Hi Menashè,
First of all, I wonder if your query really does what you want it to do. I noticed for example that some of the where conditions start with "$x/", while others start with "/" and some others start with no slash. Is this intentional?
Some more comments:
* I would recommend you to avoid numeric tests in the @codeListValue tests and use string tests instead (/@codeListValue = "7827", etc). * Usually, you can also get rid of the xs:dateTime() conversions, because items of type date and time can also be compared as strings. * I'm not sure what the predicates [*] are supposed to do in your query. If you remove them, you will get the same results. * In some cases, if you know that an element name is distinct, you can get rid of all the explicit child steps and directly address the node via the descendant axis.
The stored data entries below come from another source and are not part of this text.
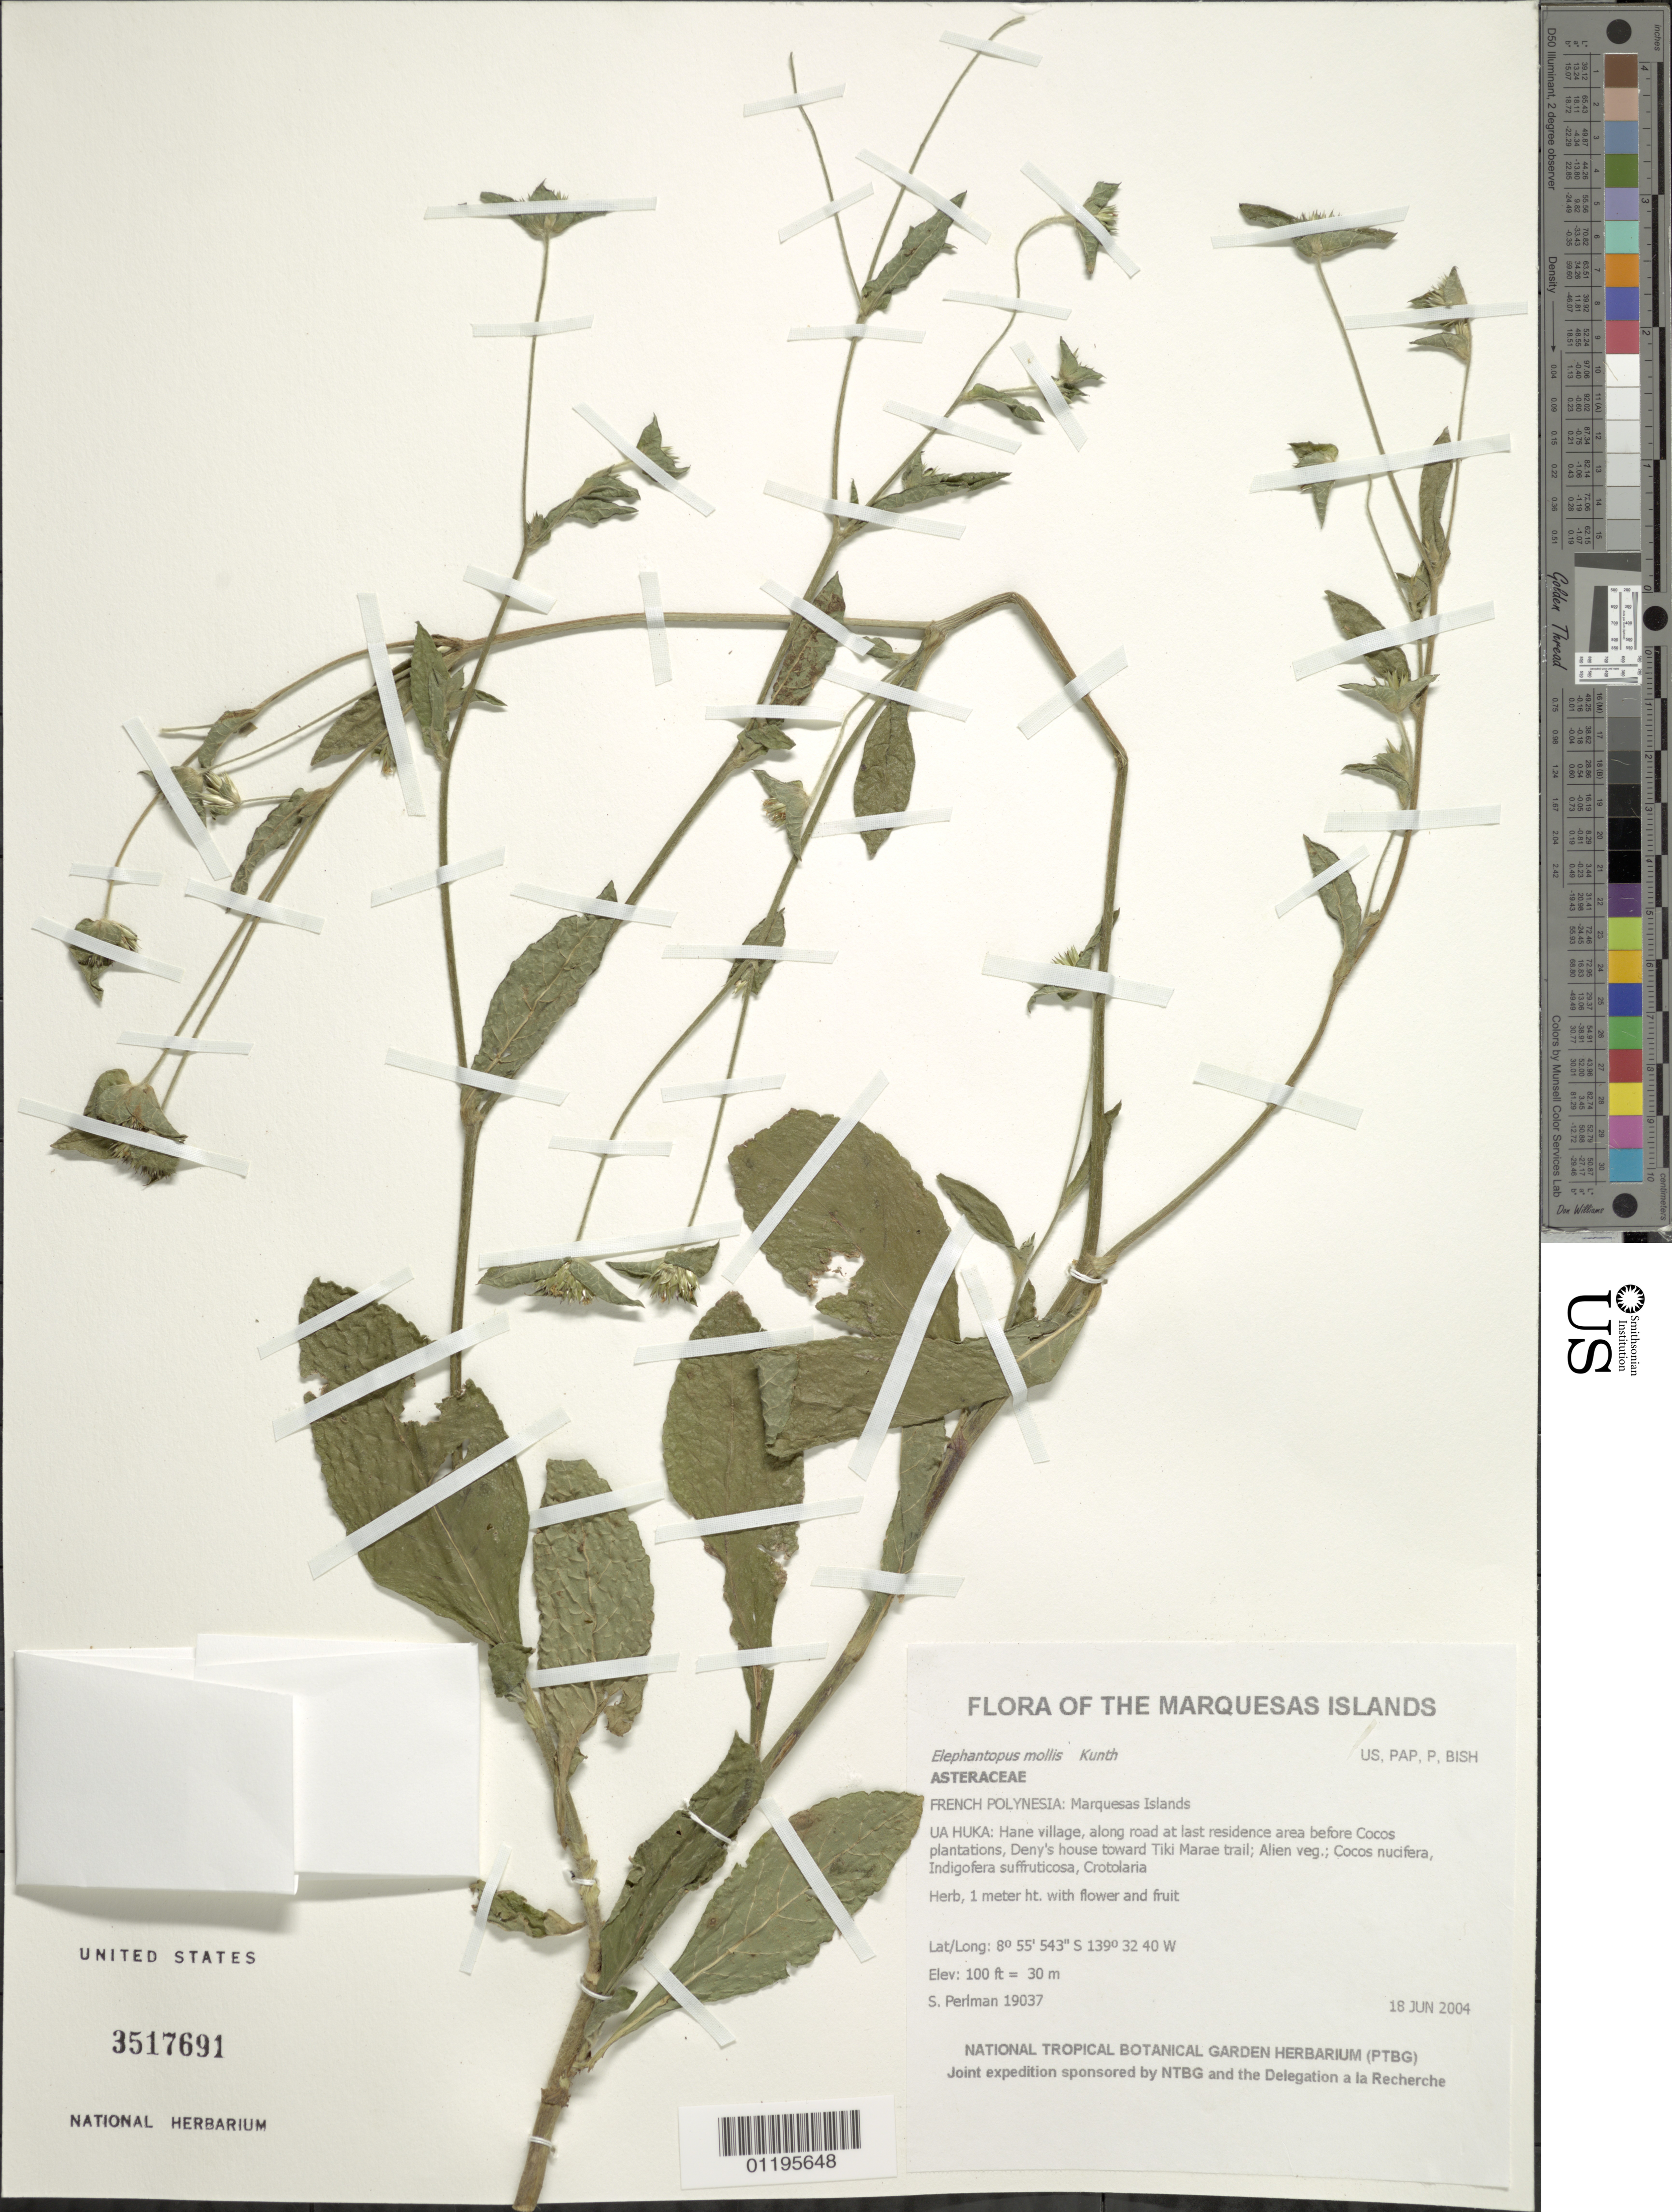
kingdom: Plantae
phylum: Tracheophyta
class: Magnoliopsida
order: Asterales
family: Asteraceae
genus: Elephantopus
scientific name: Elephantopus mollis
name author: Kunth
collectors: S. P. Perlman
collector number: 19037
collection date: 2004-06-18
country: French Polynesia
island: Ua Huka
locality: Hane village, along road at last residence area before Cocos plantations, Deny's house toward Tiki Marae trail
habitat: Alien veg.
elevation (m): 30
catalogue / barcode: US 3517691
So reordering the conditions for having smaller subset right from the begging isn't relevant.
Reordering shouldn't make a big difference anyway, because BaseX tries to find the cheapest index request by itself, based on the database statistics.
Beside that, I would be interested to hear if you get better results with BaseX 8.0 [1], because we recently spent quite some time to further improve our index rewriting rules.
Hope this helps, Christian
[1] http://files.basex.org/releases/latest
On Fri, Jan 30, 2015 at 3:55 PM, Menashè Eliezer meliezer@ogs.trieste.it wrote:
Hello, I wonder if the attached query can be optimised. I'm attaching all relevant information. Basex 7.9, Debian, powerful server. This is just an example. The queries will be built based on a compilation of a search form. Any help would be appreciated. 40 seconds are not acceptable.